A quoi ressemble le nouvel organigramme de l'UMP voulu par Sarkozy

François Fillon, Nicolas Sarkozy et Alain Juppé au QG de l\'UMP à Paris. 
François Fillon, Nicolas Sarkozy et Alain Juppé au QG de l'UMP à Paris.  (DOMINIQUE FAGET / POOL)

L'ancien président a placé ses fidèles lieutenants à des postes clefs tout en ouvrant quelques postes pour ses concurrents.

Nicolas Sarkozy n'a pas perdu son temps depuis sa victoire à la présidence de l'UMP, le 29 novembre au soir. Avec l'annonce des dernières nominations vendredi 5 décembre, le nouveau président a constitué son nouvel organigramme. Dans un équilibre subtil, l'ancien chef d'Etat a cherché à installer ses lieutenants aux manettes tout en donnant des signes d'ouverture. Une composition pour maîtriser sa formation et s'ouvrir le chemin de l'Elysée, selon ses espérances. Francetvinfo détaille ce nouvel organigramme.

Les lieutenants aux postes clefs

Les fonctions essentielles de l'UMP sont désormais dans les mains des sarkozystes. Nathalie Kosciusko-Morizet devient vice-présidente déléguée et donc numéro 2 du parti, avec "une totale liberté de parole", selon son entourage. A sa droite, Laurent Wauquiez obtient le poste de secrétariat général, ce qui fait de lui le numéro 3 du mouvement. Les relations entre ces deux lieutenants se sont dégradées au cours de la campagne et Nicolas Sarkozy va devoir orchestrer leurs profondes différences de ligne politique.

Des sarkozystes à tous les étages

Autre fidèle, Frédéric Péchenard, qui était patron de la police nationale durant le quinquennat Sarkozy, est nommé au poste stratégique de directeur général. Les sarkozystes sont à tous les étages de cet organigramme. Christian Estrosi est en charge de la commission nationale des investitures, Brice Hortefeux et Luc Chatel obtiennent des postes de conseillers politiques, le député du Nord Sébastien Huyghe (également proche de Jean-François Copé) devient l'un des porte-paroles du parti.

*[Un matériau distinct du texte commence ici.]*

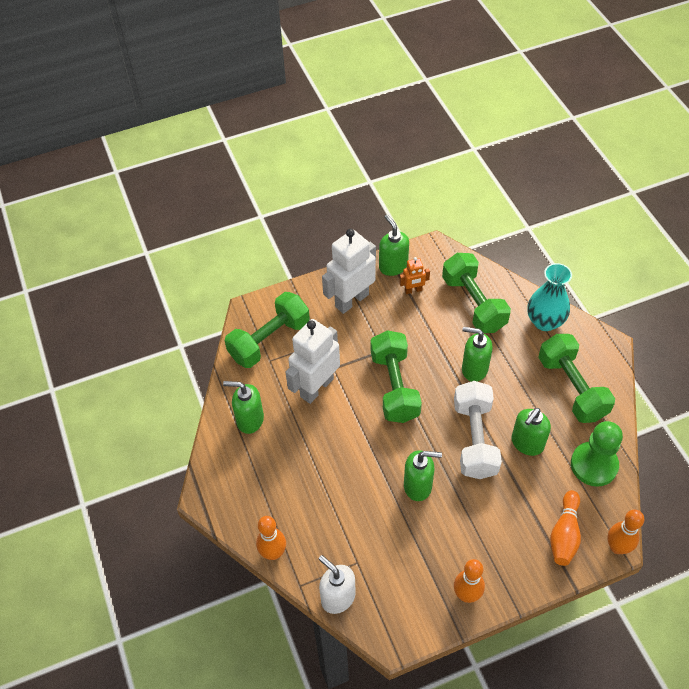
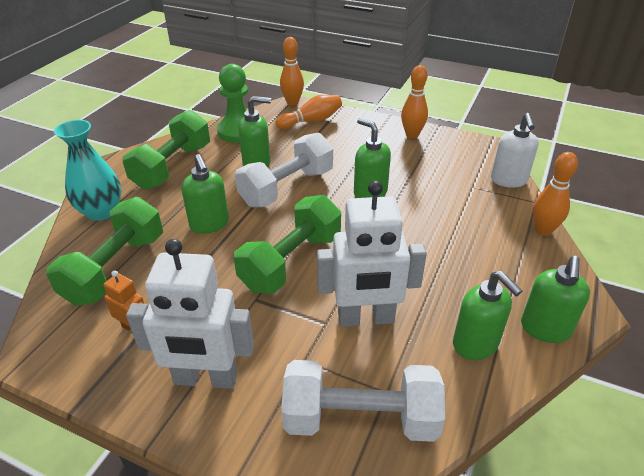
camera: 135 degrees left, 15 degrees down
green dumbbell [224,292,310,368] -> white dumbbell [281,360,445,442]
green soap dispenser [379,214,409,276] -> green soap dispenser moved to [521,256,590,343]

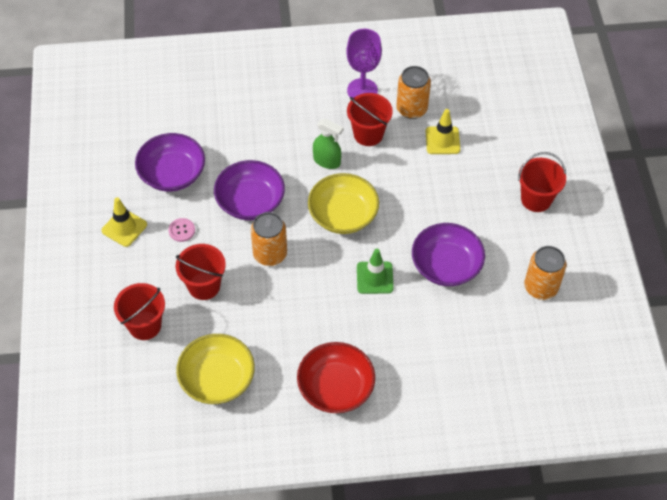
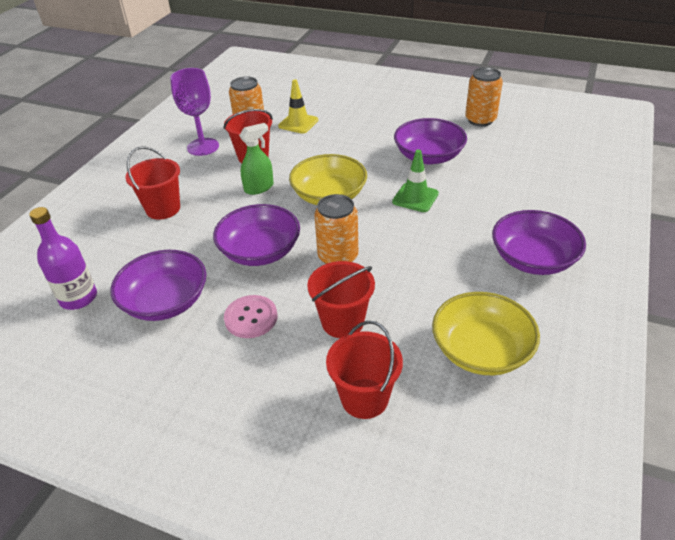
camera: 60 degrees left, 15 degrees down
yellow traffic cone [102,197,147,247] -> none
pink button [169,218,195,242] -> pink button [224,295,277,338], size x1.50
red bowl [297,342,375,413] -> purple bowl [492,210,586,275]
red bucket [518,152,566,212] -> red bucket moved to [125,146,180,220]
none -> purple bottle [29,207,97,310]

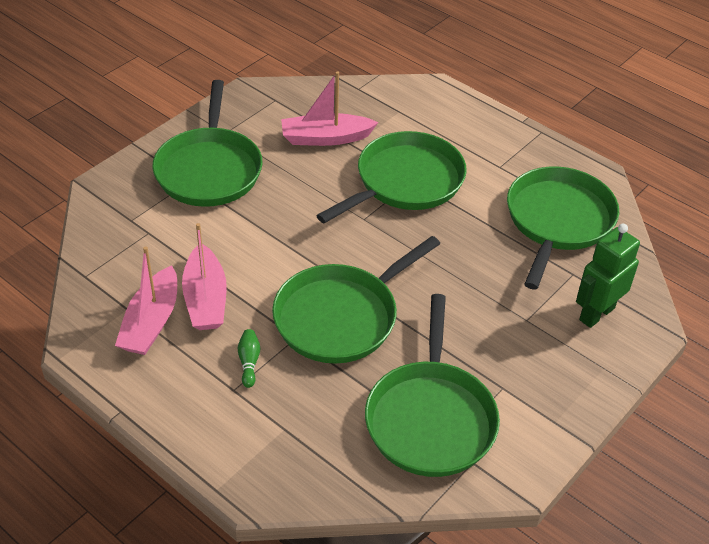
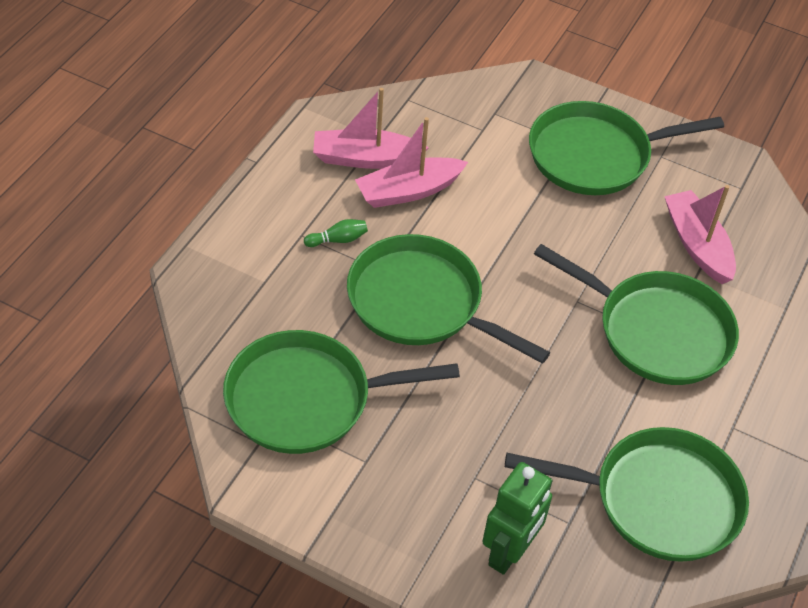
camera: 75 degrees right, 5 degrees up
green robot [576,224,640,328] -> green robot turned 90 degrees clockwise [482,462,553,575]

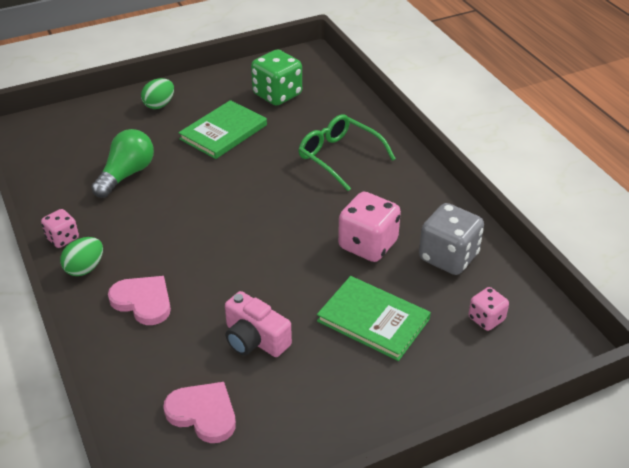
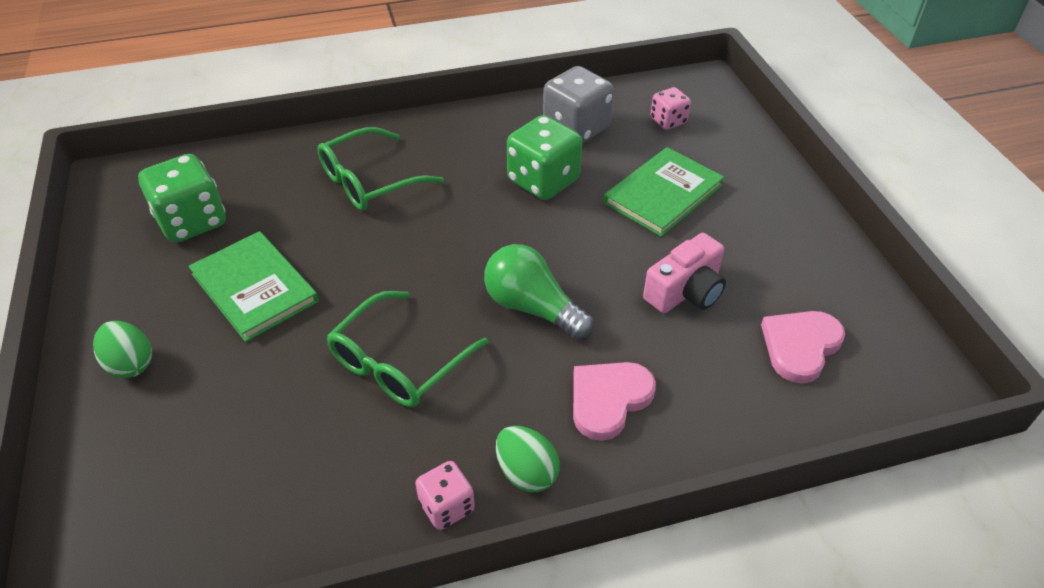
camera: 80 degrees left, 5 degrees up
green light bulb [91,129,154,198] -> green light bulb moved to [484,244,594,340]
pink dice [338,192,401,262] -> green dice [507,115,582,200]
none -> green glasses [326,291,488,407]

Daniel Fasquelle, député-maire du Touquet, aura la lourde tâche de s'occuper des finances du parti et de son lourd déficit, dû au rejet des comptes de la campagne présidentielle de Nicolas Sarkozy et de l'affaire des supposées fausses factures de Bygmalion. Une de ces prédécesseurs à ce poste, Catherine Vautrin, a été mise en examen jeudi pour abus de confiance dans l'affaire des pénalités dues par l'ex-chef de l'Etat mais réglées par le parti.

Un geste d'ouverture vers les concurrents

Nicolas Sarkozy se devait de mettre en place le rassemblement promis au cours de sa campagne. En réponse au très bon score de Bruno Le Maire, le député lemairiste Thierry Solère dirige la commission pour l'organisation des primaires, composée du sarkozyste Brice Hortefeux, du juppésite Edouard Philippe et de la présidente de la Haute autorité Anne Levade.

Signe d'apaisement envers François Fillon, la filloniste Isabelle Le Callenec partage ainsi la tâche du porte-parolat avec Sébastien Huygue. Gérald Darmanin, proche de Xavier Bertrand et déjà porte-parole de campagne, devient secrétaire général adjoint aux élections. Enfin pour contrebalancer l'influence de Christian Estrosi, Bruno le Maire et le juppéiste Hervé Gaymard rejoignent la commission des investitures.

Le rassemblement voulu par Nicolas Sarkozy a connu un premier échec dans sa volonté de créer un comité des anciens Premiers ministres. L'idée a vite été abandonnée devant le peu d'enthousiasme des concernés, qui flairaient un piège de la part de leur futur concurrent à la primaire. Alain Juppé l'a qualifié de "comité naphtaline" et François Fillon a tout simplement refusé.